In October 2018, Pastor James MacDonald and Harvest Bible Chapel sued two former members (Ryan Mahoney and Scott Bryant) and their wives, as well as journalist Julie Roys, for defamation. Mahoney and Bryant ran a website called The Elephant's Debt that had been publicly critical of MacDonald and Harvest. In December 2018, World Magazine published an exposé by Roys on the church and pastor, outlining an alleged history of financial mismanagement and authoritarian and abusive leadership by MacDonald. The church disputed these claims. On January 7, 2019, following a court decision denying the church's request to keep subpoenaed documents secret, the church sought to drop the lawsuit, saying that it had no legal means of protecting innocent third parties. McDonald took an "indefinite sabbatical from all preaching and leadership" on January 16, 2019. On January 25, Chicago radio personality Mancow Muller, who described himself as a Harvest attender and a friend of MacDonald, publicly criticized McDonald's leadership, called for the elders of Harvest Bible Chapel to be removed, urged church members to stop making financial contributions until needed changes were made, and asserted that an outside group should be brought in to lead the church.

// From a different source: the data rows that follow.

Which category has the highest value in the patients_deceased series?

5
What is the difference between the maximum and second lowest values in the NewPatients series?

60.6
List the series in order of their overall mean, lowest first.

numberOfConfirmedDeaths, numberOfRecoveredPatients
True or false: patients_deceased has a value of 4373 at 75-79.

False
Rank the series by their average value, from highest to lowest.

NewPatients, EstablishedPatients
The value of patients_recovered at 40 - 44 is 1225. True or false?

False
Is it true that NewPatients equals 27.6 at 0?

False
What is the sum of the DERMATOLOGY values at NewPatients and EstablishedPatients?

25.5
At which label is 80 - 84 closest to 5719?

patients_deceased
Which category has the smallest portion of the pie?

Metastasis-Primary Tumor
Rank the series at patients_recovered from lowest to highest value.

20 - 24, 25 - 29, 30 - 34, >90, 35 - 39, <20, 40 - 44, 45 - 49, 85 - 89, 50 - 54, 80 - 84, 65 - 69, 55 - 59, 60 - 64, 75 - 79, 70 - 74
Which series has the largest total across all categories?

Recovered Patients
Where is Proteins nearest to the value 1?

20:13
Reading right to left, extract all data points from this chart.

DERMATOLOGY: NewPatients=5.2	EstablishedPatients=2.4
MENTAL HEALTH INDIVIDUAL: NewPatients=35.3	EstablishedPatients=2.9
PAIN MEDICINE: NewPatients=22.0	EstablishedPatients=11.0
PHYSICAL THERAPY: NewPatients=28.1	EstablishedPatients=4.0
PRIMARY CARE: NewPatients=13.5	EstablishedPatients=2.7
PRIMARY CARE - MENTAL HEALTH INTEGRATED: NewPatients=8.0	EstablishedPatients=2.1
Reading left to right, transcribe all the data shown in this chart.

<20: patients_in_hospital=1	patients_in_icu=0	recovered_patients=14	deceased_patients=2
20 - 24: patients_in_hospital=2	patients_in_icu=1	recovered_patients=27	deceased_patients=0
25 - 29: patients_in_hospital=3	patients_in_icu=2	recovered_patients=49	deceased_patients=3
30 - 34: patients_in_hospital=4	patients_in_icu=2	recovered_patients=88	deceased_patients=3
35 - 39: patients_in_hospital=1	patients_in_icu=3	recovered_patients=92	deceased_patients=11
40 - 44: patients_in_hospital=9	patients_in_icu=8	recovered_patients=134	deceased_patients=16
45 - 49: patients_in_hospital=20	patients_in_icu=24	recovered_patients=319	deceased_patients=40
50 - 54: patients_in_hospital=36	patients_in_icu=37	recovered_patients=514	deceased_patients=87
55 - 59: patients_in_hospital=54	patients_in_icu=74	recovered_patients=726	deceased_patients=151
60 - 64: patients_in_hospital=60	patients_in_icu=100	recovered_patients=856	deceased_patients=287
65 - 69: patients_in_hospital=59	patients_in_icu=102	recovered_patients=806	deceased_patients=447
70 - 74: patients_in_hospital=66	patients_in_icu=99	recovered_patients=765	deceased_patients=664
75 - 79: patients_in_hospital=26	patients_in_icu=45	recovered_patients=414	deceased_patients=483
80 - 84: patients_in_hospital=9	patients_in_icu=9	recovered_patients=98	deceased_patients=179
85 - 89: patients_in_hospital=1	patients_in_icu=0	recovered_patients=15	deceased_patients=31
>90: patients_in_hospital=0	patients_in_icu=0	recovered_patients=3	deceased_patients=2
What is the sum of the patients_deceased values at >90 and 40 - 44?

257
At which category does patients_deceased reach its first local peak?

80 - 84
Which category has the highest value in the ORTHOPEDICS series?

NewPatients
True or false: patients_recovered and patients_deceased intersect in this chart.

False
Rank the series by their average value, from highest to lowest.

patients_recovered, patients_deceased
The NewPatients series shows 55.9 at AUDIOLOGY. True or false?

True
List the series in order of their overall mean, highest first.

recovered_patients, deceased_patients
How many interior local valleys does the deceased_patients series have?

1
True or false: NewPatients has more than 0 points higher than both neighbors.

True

On February 12, 2019, James MacDonald was fired from Harvest Bible Chapel after recordings were released of MacDonald making inappropriate comments. In the recordings, obtained by Mancow and aired on his February 12 show, MacDonald joked about orchestrating a plot to blackmail Harold Smith, the CEO of Christianity Today magazine, by planting illegal child pornography on Smith's computer. This move came after years of reports from former elders, pastors, and staffers accusing him and the church of financial mismanagement and other improprieties. On February 19, the church's executive committee resigned and announced other planned structural and financial changes to the church. Later that month, MacDonald's two sons resigned from positions at the church,
and in March its Assistant Senior Pastor also resigned after the Evangelical Council for Financial Accountability suspended its accreditation of the church. Further reporting by Julie Roys showed that MacDonald had used church funds to purchase a vintage 1971 VW Beetle (valued at $13,000) for Ed Stetzer (contributing editor at Christianity Today) and Harley-Davidson motorcycles for several other Harvest members.

On April 30, 2019, the outgoing elders of Harvest Bible Chapel issued an apology for filing the 2018 lawsuit. The apology asserted that even if the lawsuit may have been "lawful," it was "a sinful violation of 1 Corinthians 6", and therefore it "biblically should not have been pursued."